Pharmaceutical Research Division, Takeda Pharmaceutical Company Limited, 26-1, Muraoka-Higashi 2-Chome, Fujisawa, Kanagawa 251-0012, Japan.
Bioorg Med Chem. 2018 May 15;26(9):2452-2465. doi: 10.1016/j.bmc.2018.04.008. Epub 2018 Apr 4.

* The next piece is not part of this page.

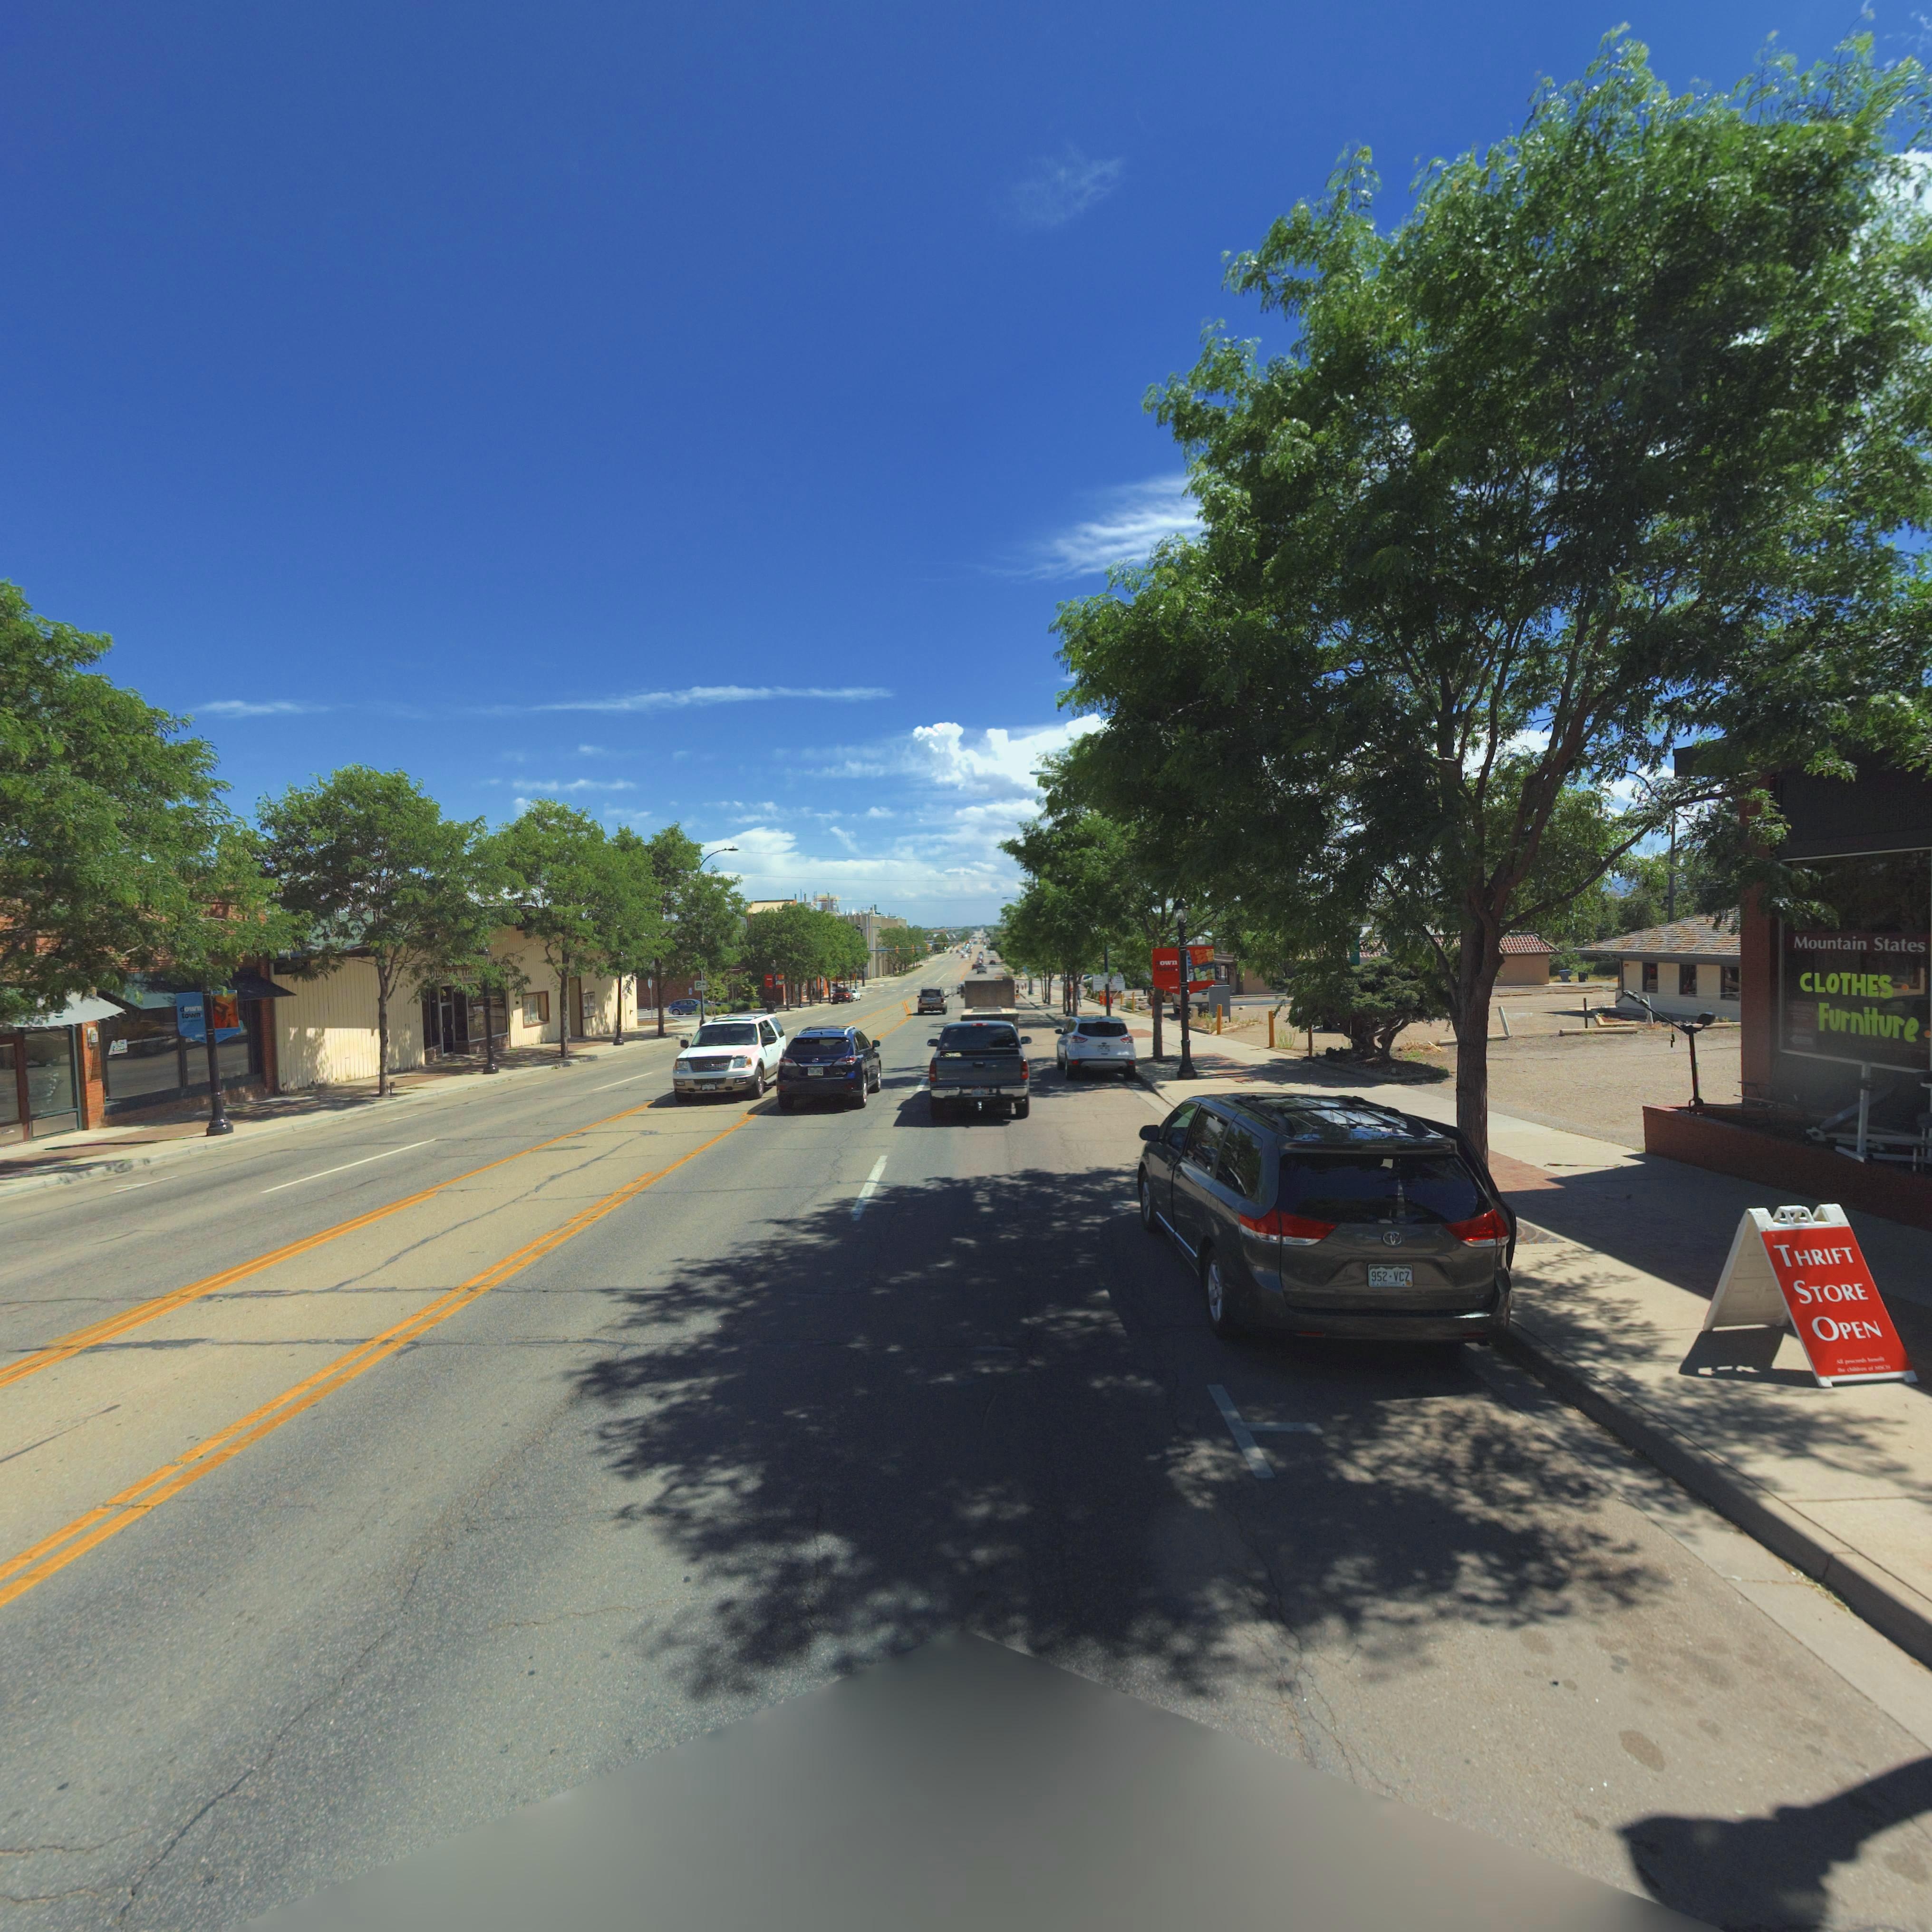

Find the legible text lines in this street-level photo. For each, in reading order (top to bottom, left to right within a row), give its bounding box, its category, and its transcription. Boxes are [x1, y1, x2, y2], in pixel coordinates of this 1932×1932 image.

We pursued serine palmitoyltransferase (SPT) inhibitors as novel cancer therapeutic agents based on a correlation between SPT inhibition and growth suppression of cancer cells. High-throughput screening and medicinal chemistry efforts led to the identification of structurally diverse SPT inhibitors 4 and 5. Both compounds potently inhibited SPT enzyme and decreased intracellular ceramide content. In addition, they suppressed cell growth of human lung adenocarcinoma HCC4006 and acute promyelocytic leukemia PL-21, and displayed good pharmacokinetic profiles. Reduction of 3-ketodihydrosphingosine, the direct downstream product of SPT, was confirmed under in vivo settings after oral administration of compounds 4 and 5. Their anti-tumor efficacy was observed in a PL-21 xenograft mouse model. These results suggested that SPT inhibitors might have potential to be effective cancer therapeutics.
我们基于 SPT 抑制与癌细胞生长抑制之间的相关性,将丝氨酸棕榈酰转移酶(SPT)抑制剂作为新型癌症治疗剂进行研究。高通量筛选和药物化学研究努力导致了结构多样的 SPT 抑制剂 4 和 5 的鉴定。这两种化合物均能强烈抑制 SPT 酶并降低细胞内神经酰胺含量。此外,它们还抑制了人肺腺癌细胞 HCC4006 和急性早幼粒细胞白血病 PL-21 的细胞生长,并表现出良好的药代动力学特征。在口服给予化合物 4 和 5 后,在体内环境下确认了 SPT 的直接下游产物 3-酮二氢鞘氨醇的减少。在 PL-21 异种移植小鼠模型中观察到了它们的抗肿瘤功效。这些结果表明 SPT 抑制剂可能具有成为有效癌症治疗剂的潜力。